■ **TASK GOAL**:
Transcribe the part of the interview transcript from "CURWOOD: Now Jeff, we" to "on energy issues?".

■ **READING PASSAGE**:
╭──
CURWOOD: Now Jeff, we tend to think of the interior as running the national parks but energy development has really defined the Interior Department under Secretary Norton—she pushed for more drilling permits out west, more offshore drilling and, of course, she led the fight to open the Arctic National Wildlife Refuge to oil exploration. Where do you see Kempthorne on energy issues?

YOUNG: Well, I expect he will continue the policies Norton put in place to speed up drilling permits on public land. This has become very divisive especially out along the Rocky Mountain Front where a lot of communities see drilling pads and roads eating up the landscape. But it’s also pumping a lot of money into local economies and state coffers. I spoke with Brian Hinchey. He’s with Wyoming’s Petroleum Association. He’s pleased with this choice for Secretary of the Interior. He wants Kempthorne to stay on the course that Norton set.

HINCHEY: You know, those are hard shoes to fill. I think Gale did an excellent job not only for our industry but for other industries in our state and in western states. And she’s tried to be as balanced as she can and it’s a tough row to plow, but she’s done a good job of that.
╰──
■ **EXERCISE DATA**:
╭──
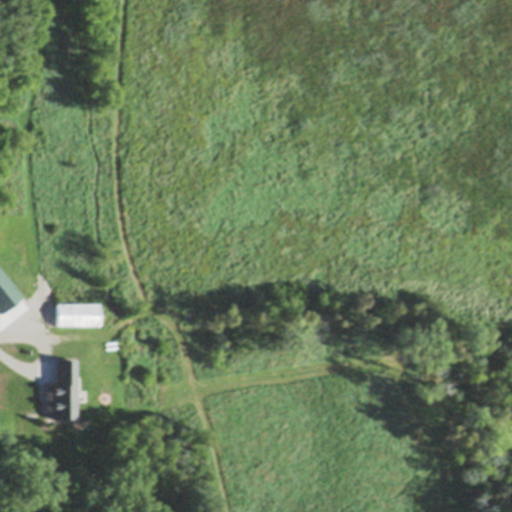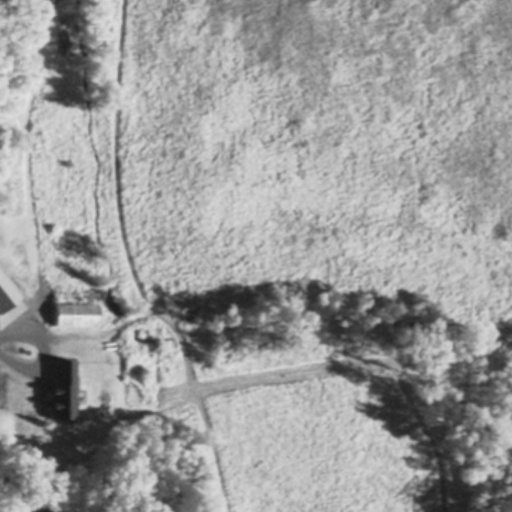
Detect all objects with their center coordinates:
building: (77, 310)
building: (73, 315)
road: (13, 346)
building: (62, 385)
building: (57, 392)
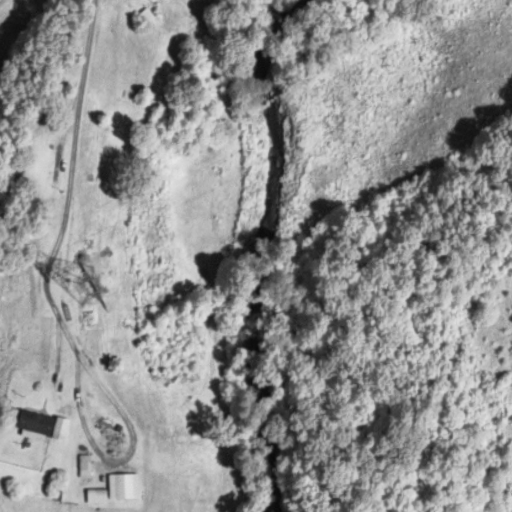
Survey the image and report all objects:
building: (145, 17)
building: (28, 218)
power tower: (87, 286)
road: (55, 299)
building: (10, 417)
building: (34, 427)
building: (83, 467)
building: (126, 487)
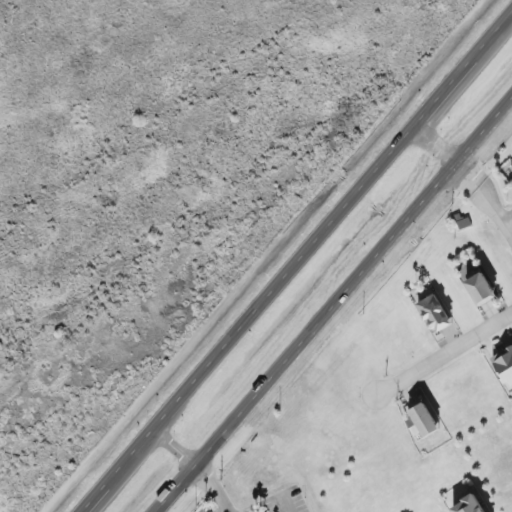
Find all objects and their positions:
road: (468, 175)
road: (509, 223)
road: (297, 262)
building: (481, 289)
road: (333, 306)
building: (435, 314)
road: (445, 356)
building: (505, 366)
building: (421, 420)
road: (176, 445)
road: (215, 486)
road: (287, 503)
road: (222, 508)
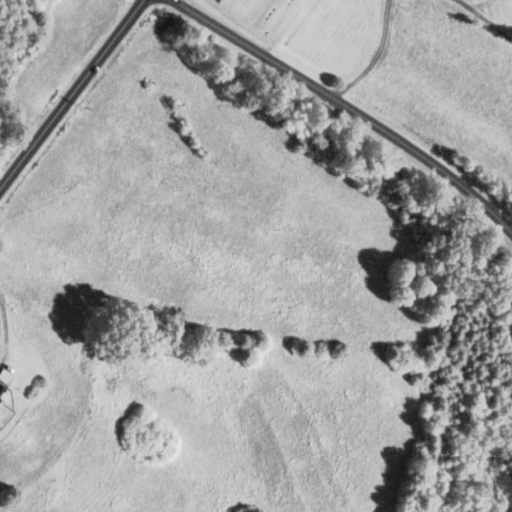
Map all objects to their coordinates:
road: (485, 18)
road: (374, 56)
road: (70, 93)
road: (350, 106)
building: (1, 388)
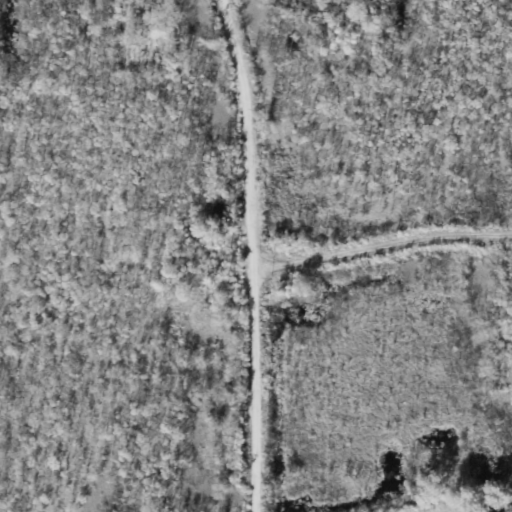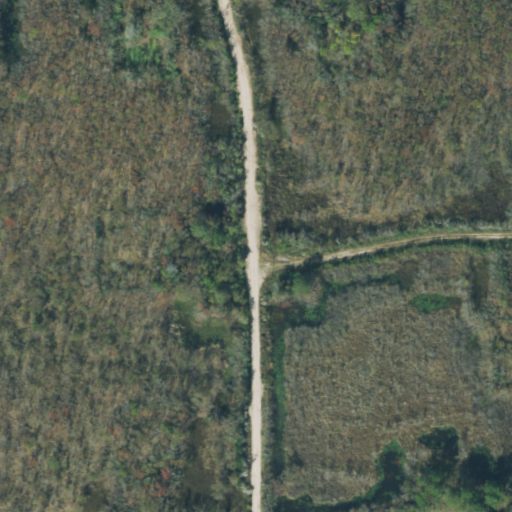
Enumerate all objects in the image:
road: (386, 243)
road: (261, 254)
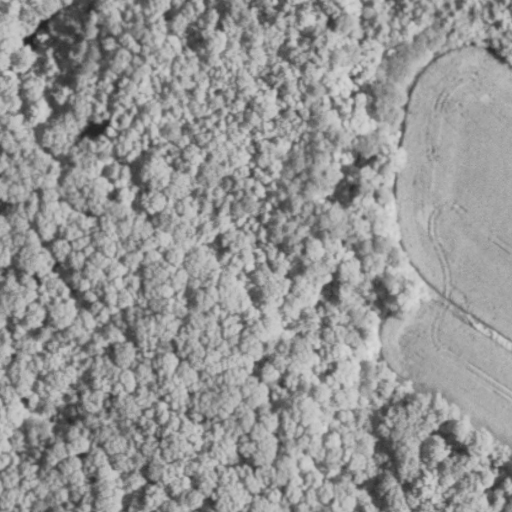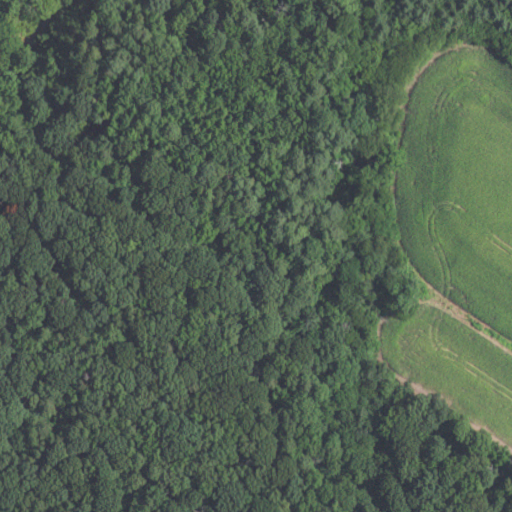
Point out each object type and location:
crop: (453, 236)
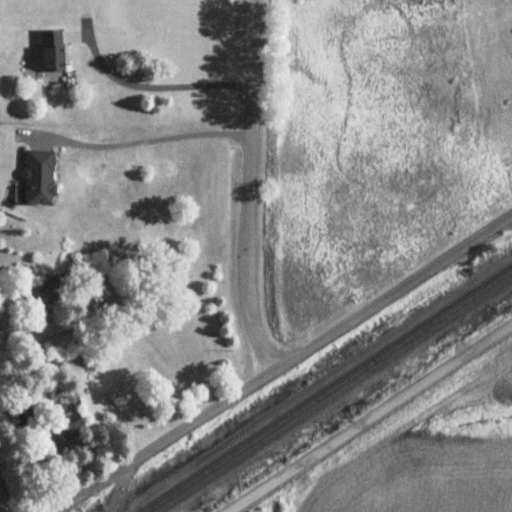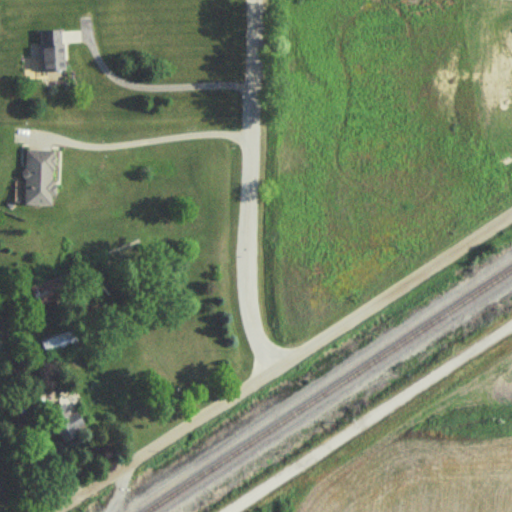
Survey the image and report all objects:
building: (51, 51)
building: (52, 52)
road: (157, 78)
road: (137, 132)
building: (38, 179)
building: (39, 179)
road: (251, 187)
building: (51, 292)
building: (52, 293)
building: (59, 344)
building: (59, 344)
road: (283, 364)
railway: (325, 390)
building: (69, 428)
building: (69, 428)
road: (122, 492)
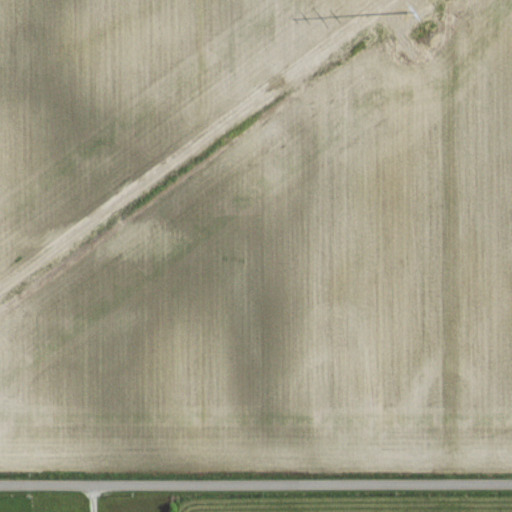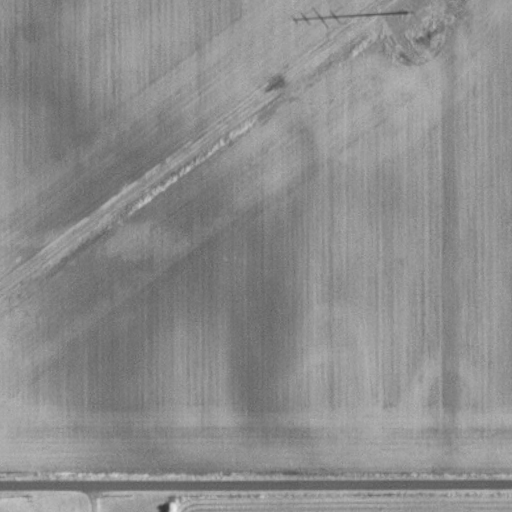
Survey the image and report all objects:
power tower: (426, 34)
road: (256, 484)
road: (92, 498)
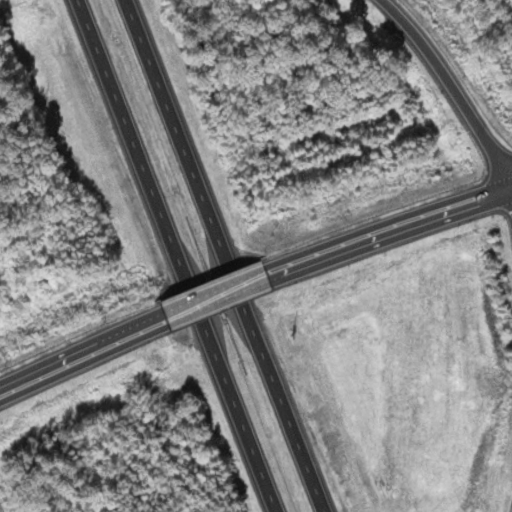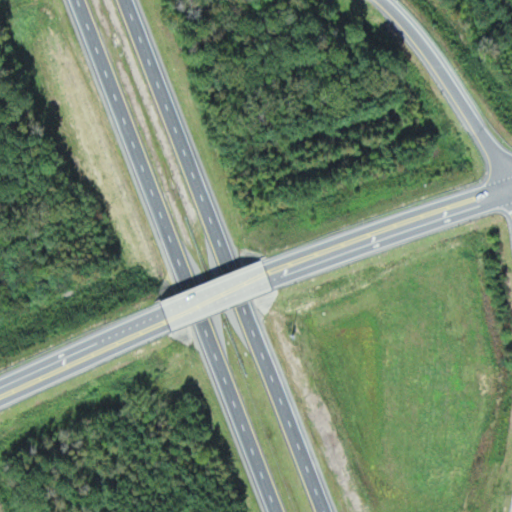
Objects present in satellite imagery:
road: (452, 84)
road: (390, 229)
road: (178, 256)
road: (225, 256)
road: (215, 294)
road: (81, 352)
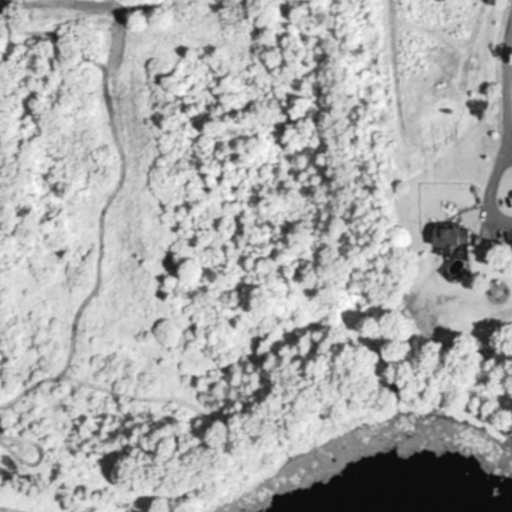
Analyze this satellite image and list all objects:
road: (506, 96)
building: (453, 239)
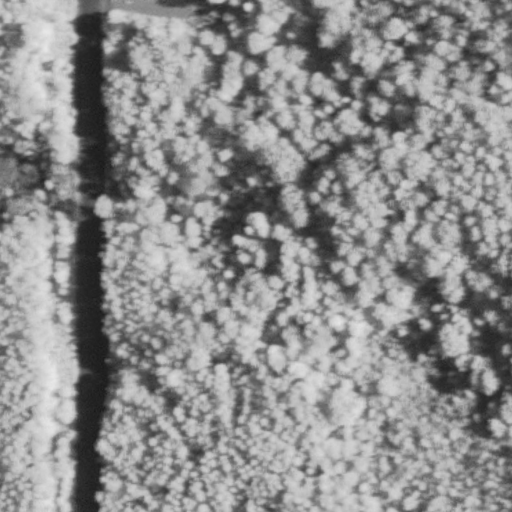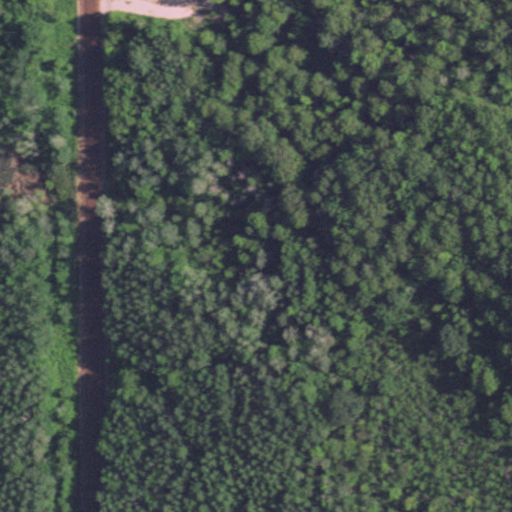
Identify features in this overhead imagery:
road: (93, 255)
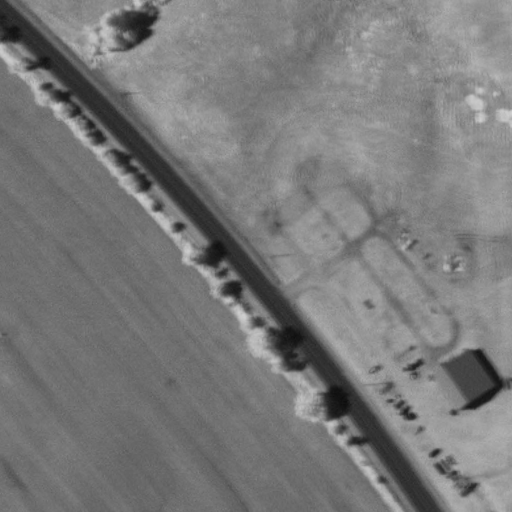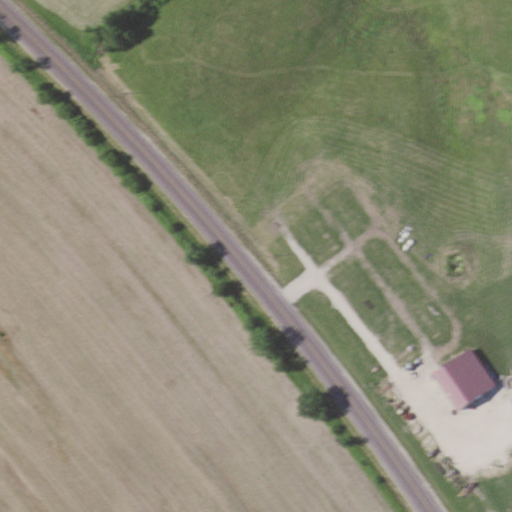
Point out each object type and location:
road: (229, 246)
building: (463, 379)
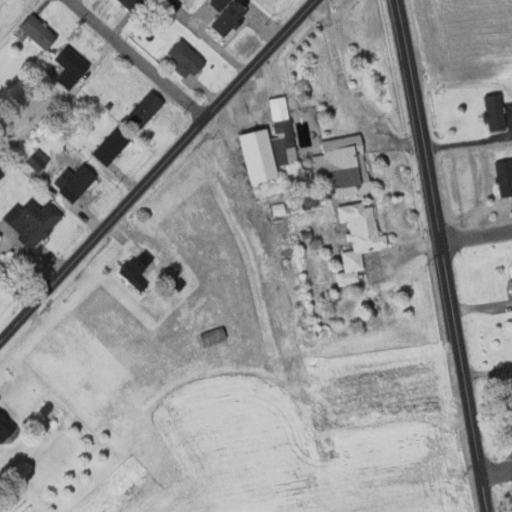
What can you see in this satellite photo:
building: (128, 3)
building: (214, 4)
building: (224, 19)
building: (35, 31)
road: (139, 58)
building: (180, 58)
building: (66, 67)
road: (346, 93)
building: (140, 110)
building: (489, 112)
building: (279, 130)
road: (187, 137)
building: (106, 147)
building: (252, 155)
building: (339, 165)
building: (501, 178)
building: (70, 182)
building: (31, 222)
road: (476, 234)
building: (354, 239)
road: (443, 255)
building: (131, 269)
building: (509, 280)
road: (29, 304)
building: (210, 336)
building: (6, 425)
road: (496, 469)
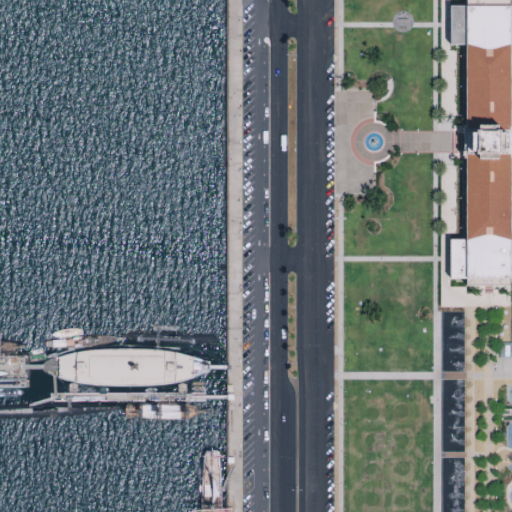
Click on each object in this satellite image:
road: (282, 24)
road: (386, 25)
road: (371, 100)
road: (447, 109)
road: (443, 114)
road: (306, 130)
building: (486, 140)
road: (344, 141)
road: (397, 141)
road: (447, 141)
road: (356, 142)
fountain: (373, 142)
road: (418, 142)
building: (484, 142)
road: (510, 142)
road: (386, 146)
road: (443, 169)
road: (447, 174)
road: (442, 182)
road: (349, 196)
road: (279, 228)
road: (235, 256)
road: (257, 256)
road: (339, 256)
park: (426, 256)
road: (434, 256)
road: (386, 259)
road: (281, 261)
parking lot: (254, 262)
building: (80, 342)
fountain: (452, 342)
road: (155, 344)
building: (14, 348)
building: (507, 348)
building: (505, 349)
building: (126, 365)
road: (126, 365)
building: (159, 365)
road: (219, 365)
road: (231, 365)
road: (13, 366)
road: (34, 366)
pier: (13, 367)
road: (54, 370)
road: (425, 376)
road: (55, 382)
road: (307, 386)
pier: (128, 395)
road: (128, 395)
road: (216, 395)
road: (231, 395)
road: (487, 402)
road: (469, 405)
building: (164, 411)
fountain: (453, 416)
road: (495, 451)
road: (465, 455)
road: (225, 474)
building: (208, 483)
road: (279, 485)
fountain: (452, 489)
road: (506, 494)
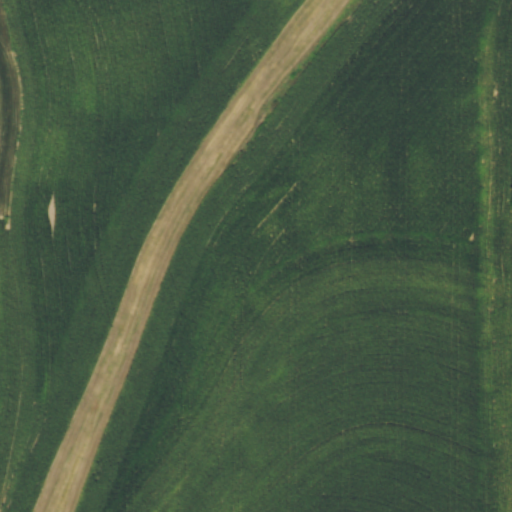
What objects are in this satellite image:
crop: (256, 256)
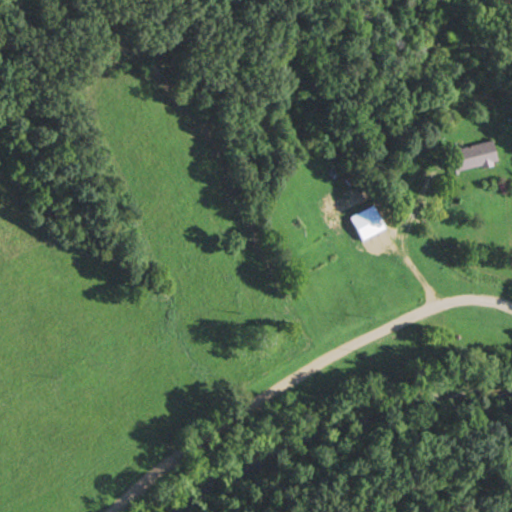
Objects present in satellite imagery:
building: (471, 155)
building: (362, 225)
road: (296, 376)
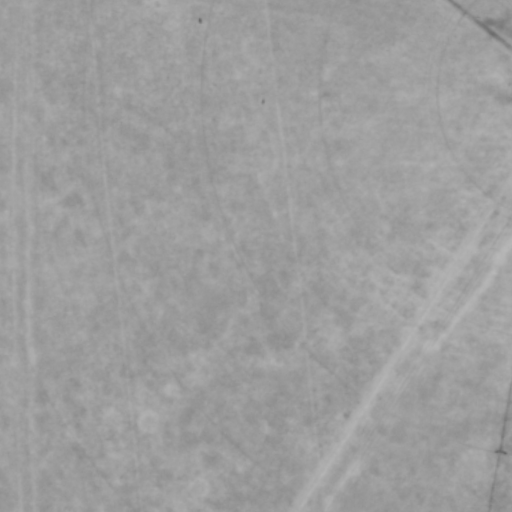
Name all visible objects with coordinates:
crop: (256, 256)
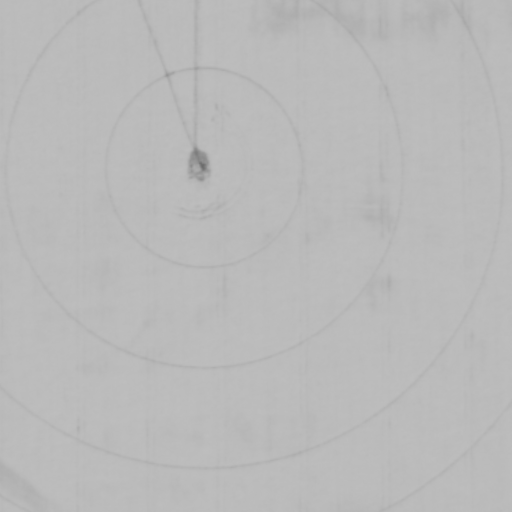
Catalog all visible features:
crop: (256, 256)
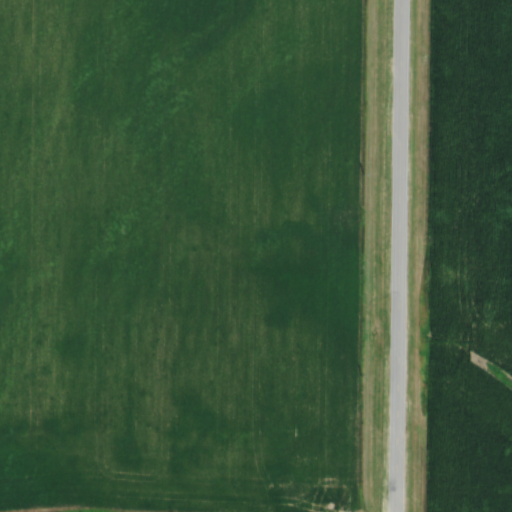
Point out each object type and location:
road: (395, 256)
╰──
■ **WRITTEN REPLY**:
CURWOOD: Now Jeff, we tend to think of the interior as running the national parks but energy development has really defined the Interior Department under Secretary Norton—she pushed for more drilling permits out west, more offshore drilling and, of course, she led the fight to open the Arctic National Wildlife Refuge to oil exploration. Where do you see Kempthorne on energy issues?